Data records
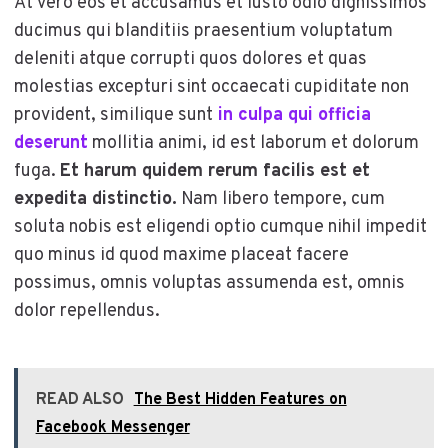
At vero eos et accusamus et iusto odio dignissimos
ducimus qui blanditiis praesentium voluptatum
deleniti atque corrupti quos dolores et quas
molestias excepturi sint occaecati cupiditate non
provident, similique sunt
in culpa qui officia
deserunt
mollitia animi, id est laborum et dolorum
fuga.
Et harum quidem rerum facilis est et
expedita distinctio.
Nam libero tempore, cum
soluta nobis est eligendi optio cumque nihil impedit
quo minus id quod maxime placeat facere
possimus, omnis voluptas assumenda est, omnis
dolor repellendus.
READ ALSO
The Best Hidden Features on
Facebook Messenger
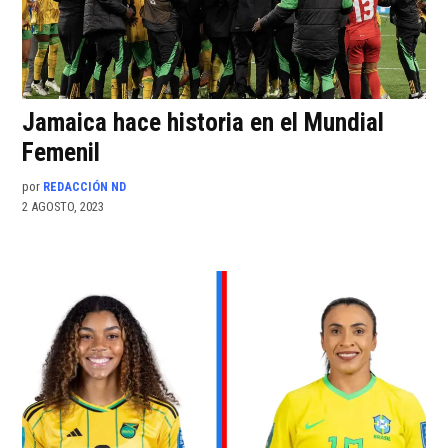
Jamaica hace historia en el Mundial
Femenil
por
REDACCIÓN ND
2 AGOSTO, 2023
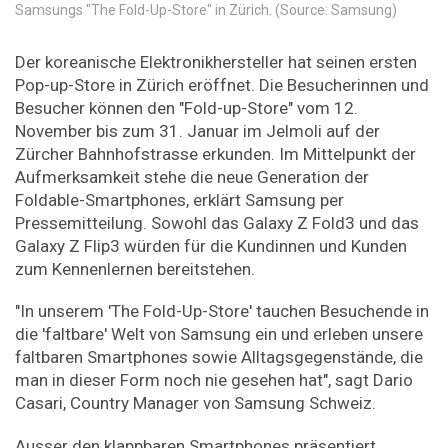
Samsungs "The Fold-Up-Store" in Zürich. (Source: Samsung)
Der koreanische Elektronikhersteller hat seinen ersten
Pop-up-Store in Zürich eröffnet. Die Besucherinnen und
Besucher können den "Fold-up-Store" vom 12.
November bis zum 31. Januar im Jelmoli auf der
Zürcher Bahnhofstrasse erkunden. Im Mittelpunkt der
Aufmerksamkeit stehe die neue Generation der
Foldable-Smartphones, erklärt Samsung per
Pressemitteilung. Sowohl das Galaxy Z Fold3 und das
Galaxy Z Flip3 würden für die Kundinnen und Kunden
zum Kennenlernen bereitstehen.
"In unserem 'The Fold-Up-Store' tauchen Besuchende in
die 'faltbare' Welt von Samsung ein und erleben unsere
faltbaren Smartphones sowie Alltagsgegenstände, die
man in dieser Form noch nie gesehen hat", sagt Dario
Casari, Country Manager von Samsung Schweiz.
Ausser den klappbaren Smartphones präsentiert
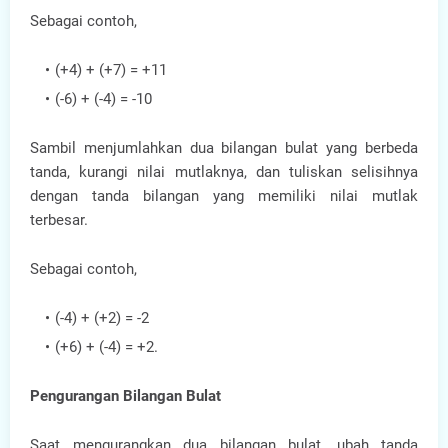
Sebagai contoh,
(+4) + (+7) = +11
(-6) + (-4) = -10
Sambil menjumlahkan dua bilangan bulat yang berbeda
tanda, kurangi nilai mutlaknya, dan tuliskan selisihnya
dengan tanda bilangan yang memiliki nilai mutlak
terbesar.
Sebagai contoh,
(-4) + (+2) = -2
(+6) + (-4) = +2.
Pengurangan Bilangan Bulat
Saat mengurangkan dua bilangan bulat, ubah tanda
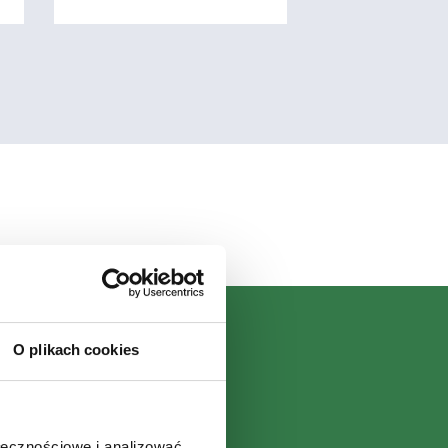
O plikach cookies
ołecznościowe i analizować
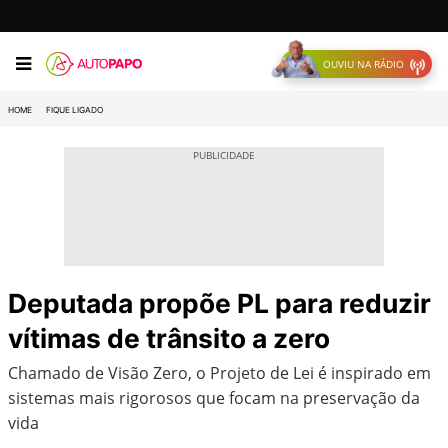
OUVIU NA RÁDIO
HOME
FIQUE LIGADO
Deputada propõe PL para reduzir
vítimas de trânsito a zero
Chamado de Visão Zero, o Projeto de Lei é inspirado em
sistemas mais rigorosos que focam na preservação da
vida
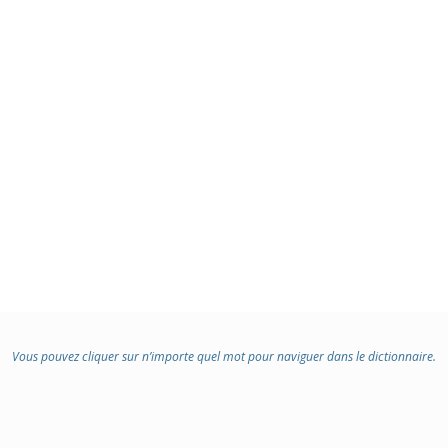
Vous pouvez cliquer sur n’importe quel mot pour naviguer dans le dictionnaire.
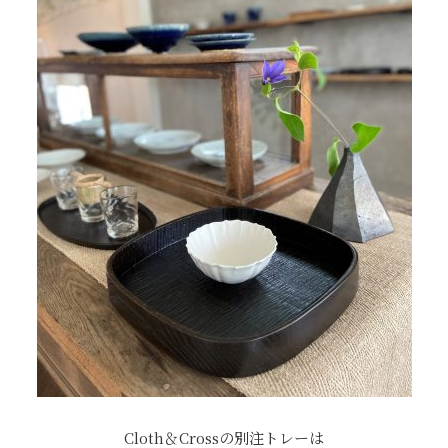
Cloth＆Crossの別注トレーは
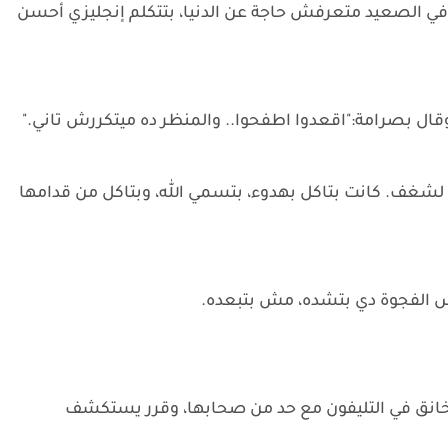
ة في الصعيد متعرفش حاجة عن الدنيا، بتتكلم إنجليزي أحسن
ل بصرامة:"اقعدوا اطفحوا.. والمنظر ده ميتكررش تاني."
شغف. كانت بتاكل بهدوء، بتسمي الله، وبتاكل من قدامها
س الفجوة دي بتشده، مش بتبعده.
نق في التليفون مع حد من صحابها، وقرر يستكشف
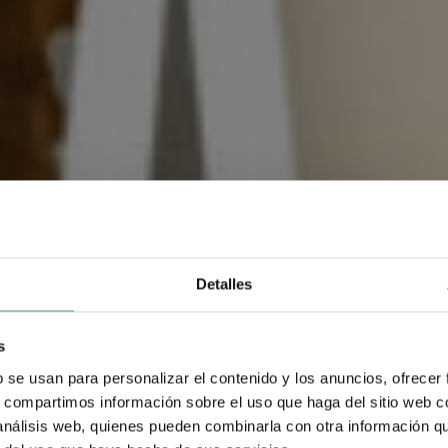
Detalles
s
b se usan para personalizar el contenido y los anuncios, ofrecer
s, compartimos información sobre el uso que haga del sitio web 
 análisis web, quienes pueden combinarla con otra información q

- **TASK TO COMPLETE**
Reproduce every line of text in the data above, without the pictures.

- **TASK RESPONSE**
At vero eos et accusamus et iusto odio dignissimos
ducimus qui blanditiis praesentium voluptatum
deleniti atque corrupti quos dolores et quas
molestias excepturi sint occaecati cupiditate non
provident, similique sunt
in culpa qui officia
deserunt
mollitia animi, id est laborum et dolorum
fuga.
Et harum quidem rerum facilis est et
expedita distinctio.
Nam libero tempore, cum
soluta nobis est eligendi optio cumque nihil impedit
quo minus id quod maxime placeat facere
possimus, omnis voluptas assumenda est, omnis
dolor repellendus.
READ ALSO
The Best Hidden Features on
Facebook Messenger
Jamaica hace historia en el Mundial
Femenil
por
REDACCIÓN ND
2 AGOSTO, 2023
Samsungs "The Fold-Up-Store" in Zürich. (Source: Samsung)
Der koreanische Elektronikhersteller hat seinen ersten
Pop-up-Store in Zürich eröffnet. Die Besucherinnen und
Besucher können den "Fold-up-Store" vom 12.
November bis zum 31. Januar im Jelmoli auf der
Zürcher Bahnhofstrasse erkunden. Im Mittelpunkt der
Aufmerksamkeit stehe die neue Generation der
Foldable-Smartphones, erklärt Samsung per
Pressemitteilung. Sowohl das Galaxy Z Fold3 und das
Galaxy Z Flip3 würden für die Kundinnen und Kunden
zum Kennenlernen bereitstehen.
"In unserem 'The Fold-Up-Store' tauchen Besuchende in
die 'faltbare' Welt von Samsung ein und erleben unsere
faltbaren Smartphones sowie Alltagsgegenstände, die
man in dieser Form noch nie gesehen hat", sagt Dario
Casari, Country Manager von Samsung Schweiz.
Ausser den klappbaren Smartphones präsentiert
Sebagai contoh,
(+4) + (+7) = +11
(-6) + (-4) = -10
Sambil menjumlahkan dua bilangan bulat yang berbeda
tanda, kurangi nilai mutlaknya, dan tuliskan selisihnya
dengan tanda bilangan yang memiliki nilai mutlak
terbesar.
Sebagai contoh,
(-4) + (+2) = -2
(+6) + (-4) = +2.
Pengurangan Bilangan Bulat
Saat mengurangkan dua bilangan bulat, ubah tanda
O plikach cookies
ołecznościowe i analizować
OUVIU NA RÁDIO
HOME
FIQUE LIGADO
Deputada propõe PL para reduzir
vítimas de trânsito a zero
Chamado de Visão Zero, o Projeto de Lei é inspirado em
sistemas mais rigorosos que focam na preservação da
vida
Vous pouvez cliquer sur n’importe quel mot pour naviguer dans le dictionnaire.
Cloth＆Crossの別注トレーは
ة في الصعيد متعرفش حاجة عن الدنيا، بتتكلم إنجليزي أحسن
ل بصرامة:"اقعدوا اطفحوا.. والمنظر ده ميتكررش تاني."
شغف. كانت بتاكل بهدوء، بتسمي الله، وبتاكل من قدامها
س الفجوة دي بتشده، مش بتبعده.
نق في التليفون مع حد من صحابها، وقرر يستكشف
Detalles
s
b se usan para personalizar el contenido y los anuncios, ofrecer
s, compartimos información sobre el uso que haga del sitio web 
 análisis web, quienes pueden combinarla con otra información q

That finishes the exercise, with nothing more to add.